A private forum, such as a home, is very different from a public one, like a city street. Under the First Amendment, the government cannot tell adult citizens to go to bed early, stop looking at porn in the privacy of their own homes, or turn down their own (soundproofed) home stereos. The “time, place, or manner” standard does not apply, and the actual standard for restrictions on the private exercise of First Amendment rights is incomparably tougher. Such restrictions “must be justified by clear public interest, threatened not doubtfully or remotely, but by clear and present danger” or “imminent lawless action.”
Symptomatic COVID-19 sufferers might pose such a danger, but the rest of us do not. Assembly rights were enumerated in the Constitution during a time when far more virulent pandemics than COVID-19 raged across the country. Even back then, medical science understood that most of these pandemics spread via close human contact, and yet the Assembly Clause contains no public health exceptions.
Apart from being dubious in a medical or legal sense, the Massachusetts and Pennsylvania high courts’ lockdown decisions imply something much more fundamentally dangerous for the human condition. They set a precedent that the virtual exercise of First Amendment rights may legitimately replace the freedom to exercise them in the real world.
In Ray Bradbury’s Fahrenheit 451, giant triple flat screens kept people entertained and connected to their “parlor wall relatives.” The written word had been reduced to tweet length by shorter attention spans, a worsening quality of education, and shallower personal relationships. Once everyone got hooked on virtual entertainment and no longer had any use for books, freedom of the press became obsolete, making it simple for the government to ban books and quietly nullify the First Amendment under the pretexts of public health and equality. “There was no dictum,” Bradbury wrote, “no declaration, no censorship, to start with, no! Technology, mass exploitation, and minority pressure carried the trick.”

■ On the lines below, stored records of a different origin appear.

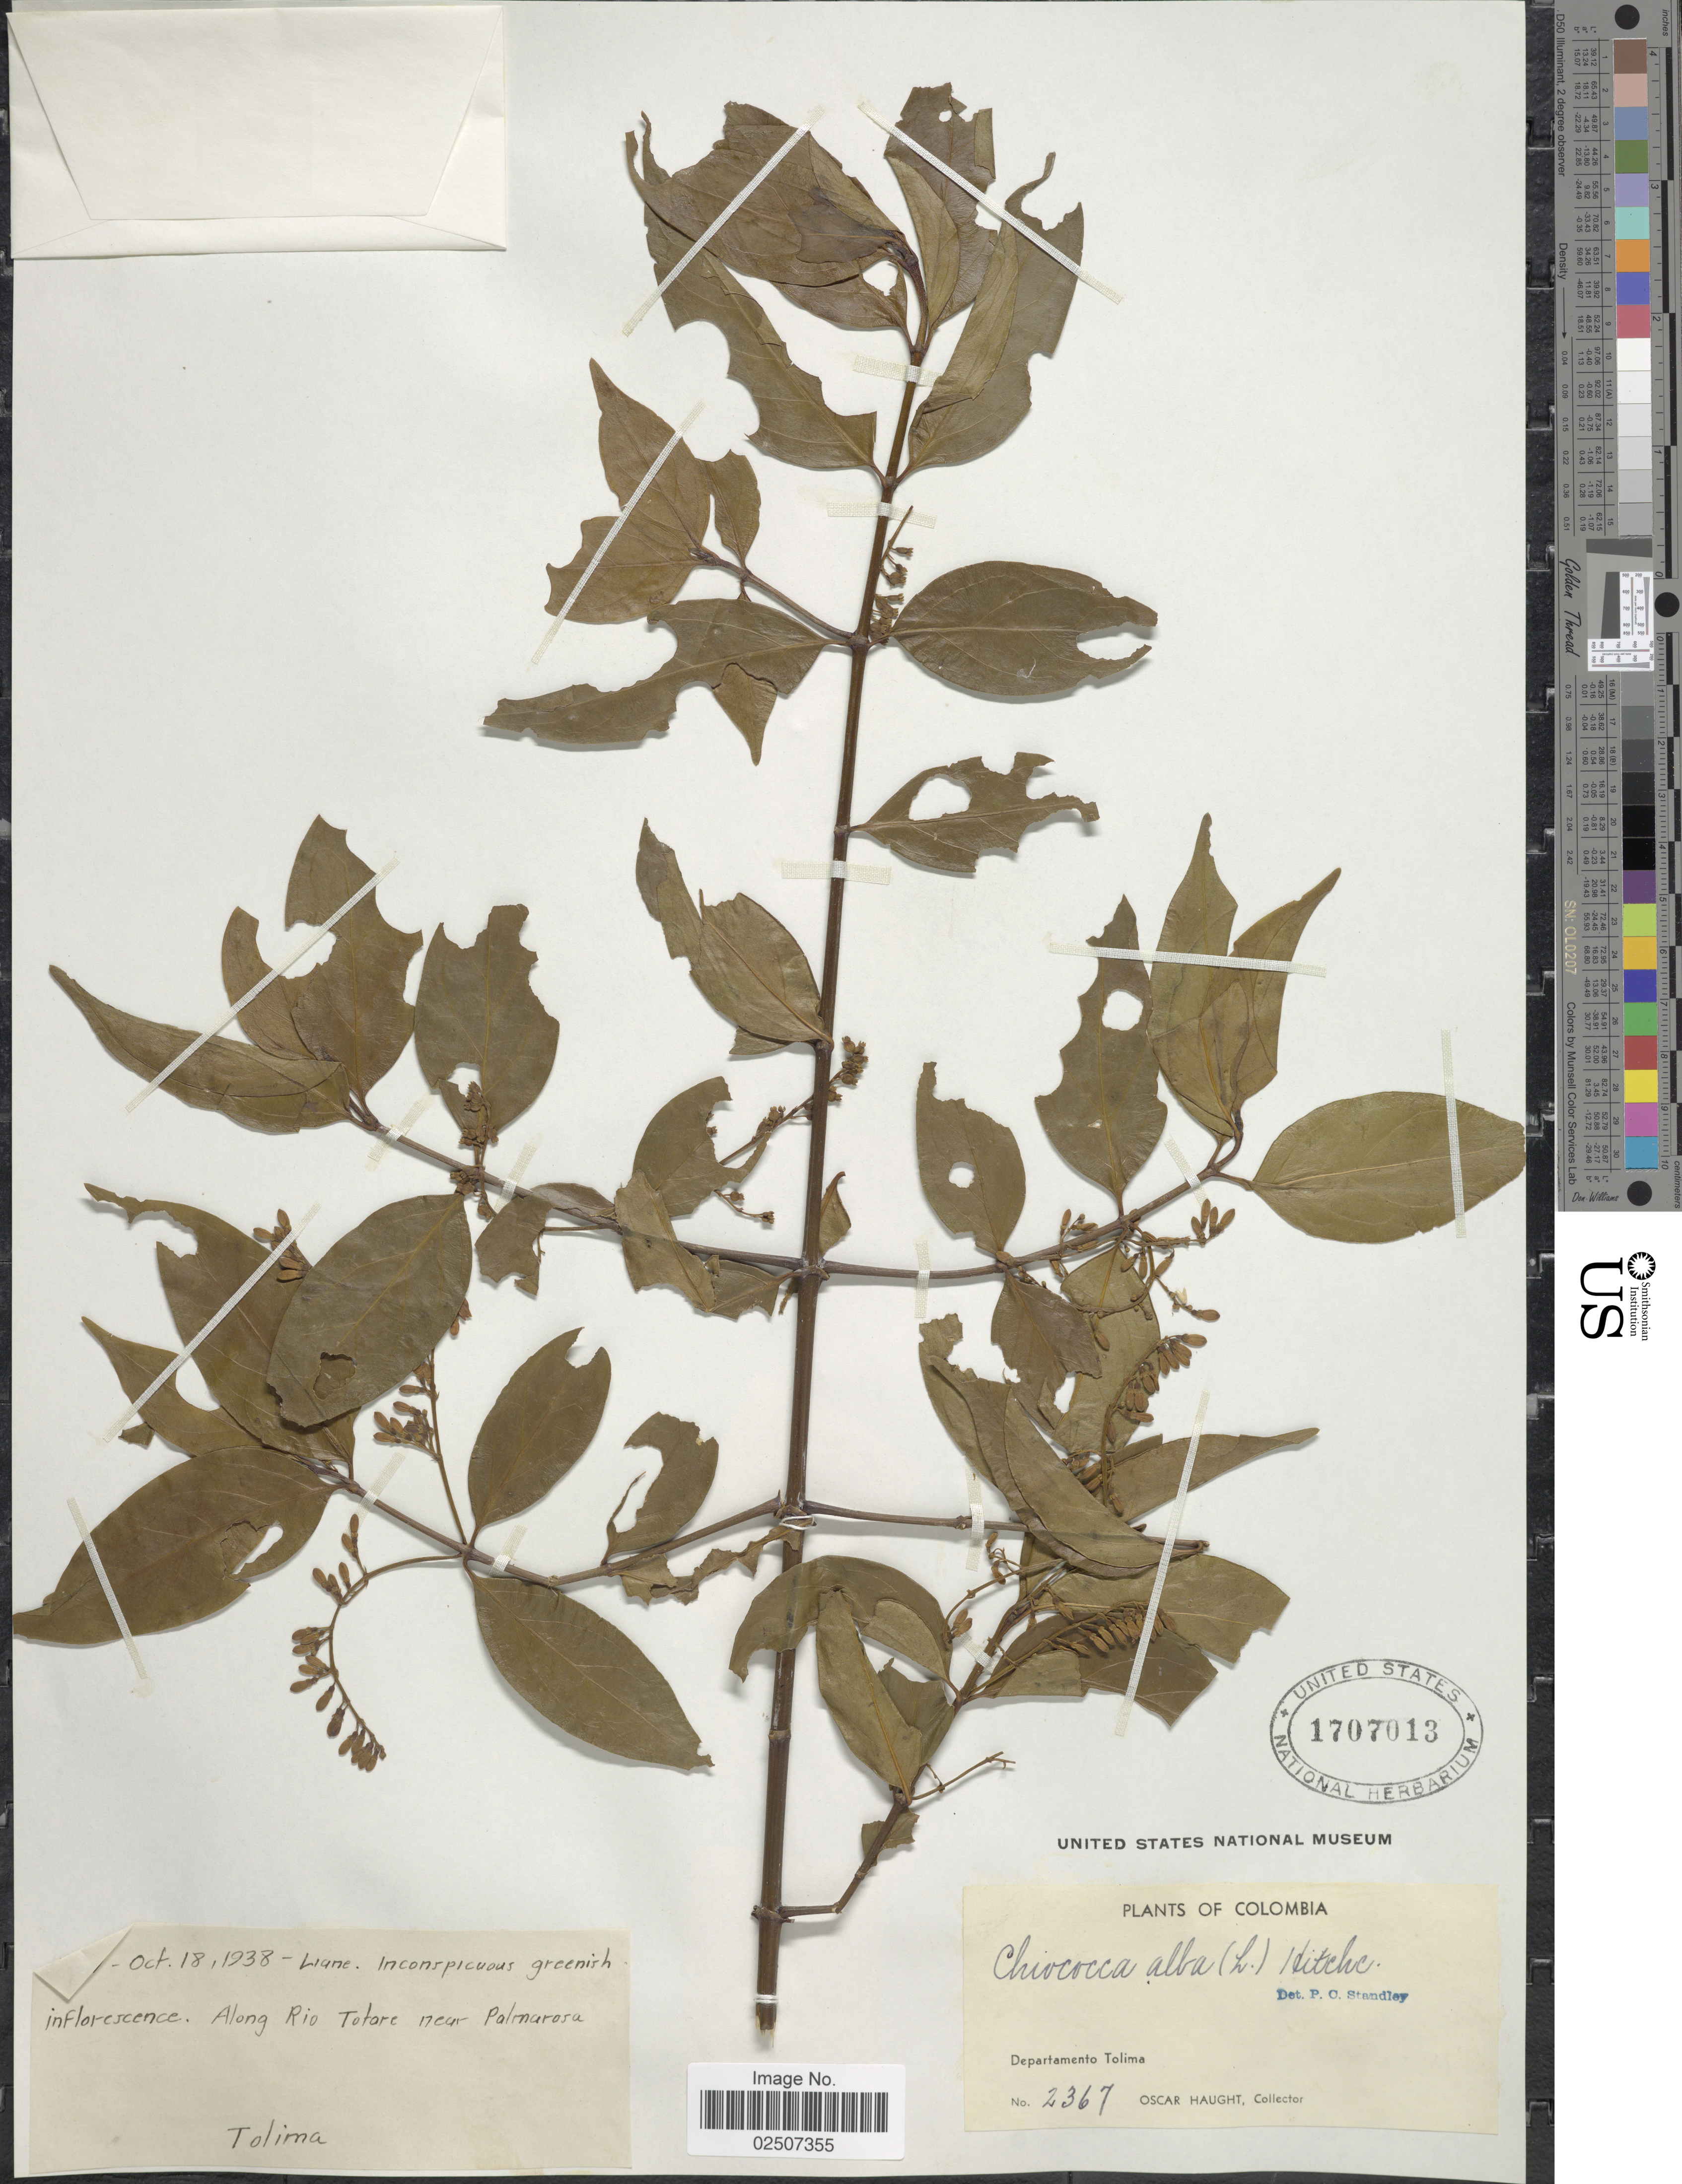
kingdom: Plantae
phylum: Tracheophyta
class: Magnoliopsida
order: Gentianales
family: Rubiaceae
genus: Chiococca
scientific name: Chiococca alba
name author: (L.) Hitchc.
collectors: O. L. Haught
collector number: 2367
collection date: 1938-10-18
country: Colombia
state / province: Tolima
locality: Along Rio Totare near Palarosa, Departamento Tolima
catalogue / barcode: US 1707013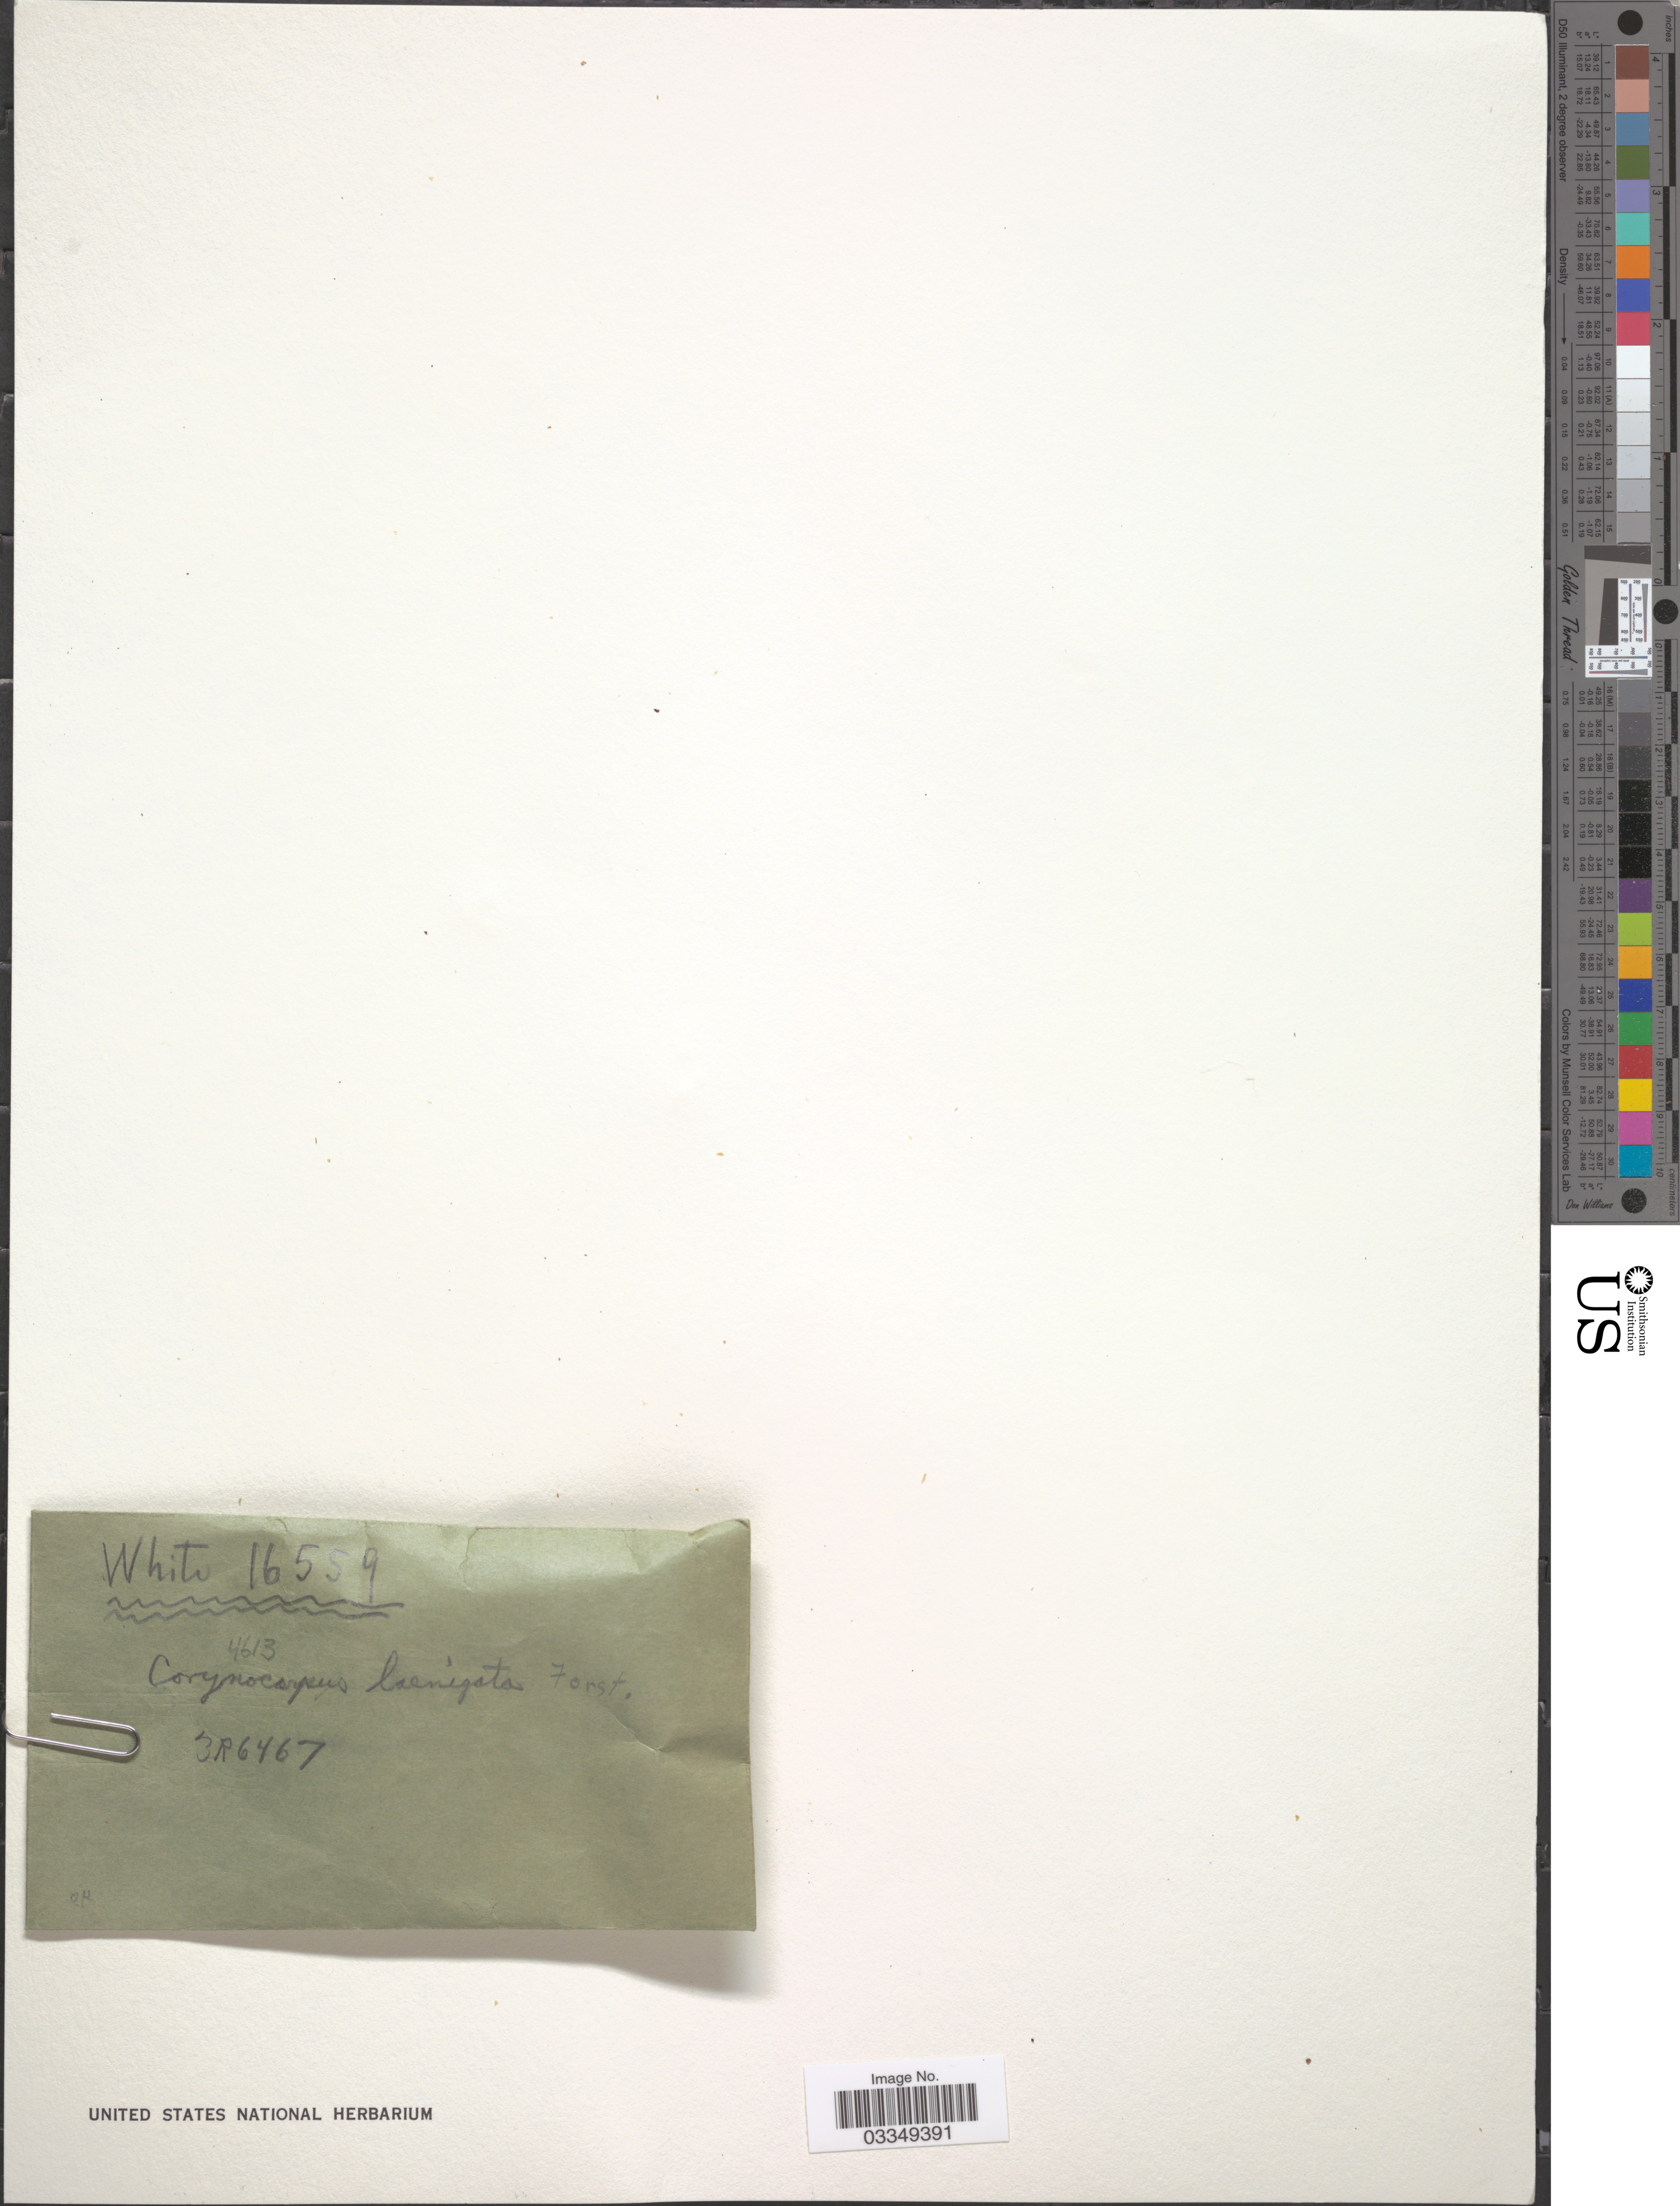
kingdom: Plantae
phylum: Tracheophyta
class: Magnoliopsida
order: Cucurbitales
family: Corynocarpaceae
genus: Corynocarpus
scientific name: Corynocarpus cribbianus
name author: (F.M. Bailey) L.S. Sm.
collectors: O. E. White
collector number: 16559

Technology’s tendency to become a substitute for physical, mental, and spiritual exercise has the same effect on rights and abilities alike: if you don’t use them, you lose them. The more Americans depend on “virtual assembly” for the discussion of their ideas and problems, and the more vestigial their real-world assembly rights thereby become, the easier it will be to cut them off without too many people noticing. Locked down and dumbed down is America’s future if we, like the Massachusetts and Pennsylvania high courts, begin to confuse public and private, or the virtual with the real.